Design files in text formats
● ● ● ● ● ● ●
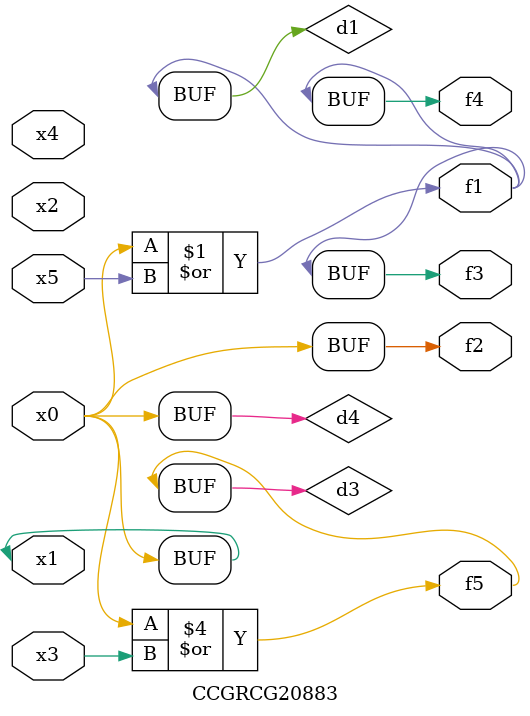
<source format=v>
module CCGRCG20883(
	input x0, x1, x2, x3, x4, x5,
	output f1, f2, f3, f4, f5
);

	wire d1, d2, d3, d4;

	or (d1, x0, x5);
	xnor (d2, x1, x4);
	or (d3, x0, x3);
	buf (d4, x0, x1);
	assign f1 = d1;
	assign f2 = d4;
	assign f3 = d1;
	assign f4 = d1;
	assign f5 = d3;
endmodule

</source>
● ● ● ● ● ● ●
Copy out every line of the data above, taking care to leave the pictures out.

<source format=v>
module CCGRCG20883(
	input x0, x1, x2, x3, x4, x5,
	output f1, f2, f3, f4, f5
);

	wire d1, d2, d3, d4;

	or (d1, x0, x5);
	xnor (d2, x1, x4);
	or (d3, x0, x3);
	buf (d4, x0, x1);
	assign f1 = d1;
	assign f2 = d4;
	assign f3 = d1;
	assign f4 = d1;
	assign f5 = d3;
endmodule

</source>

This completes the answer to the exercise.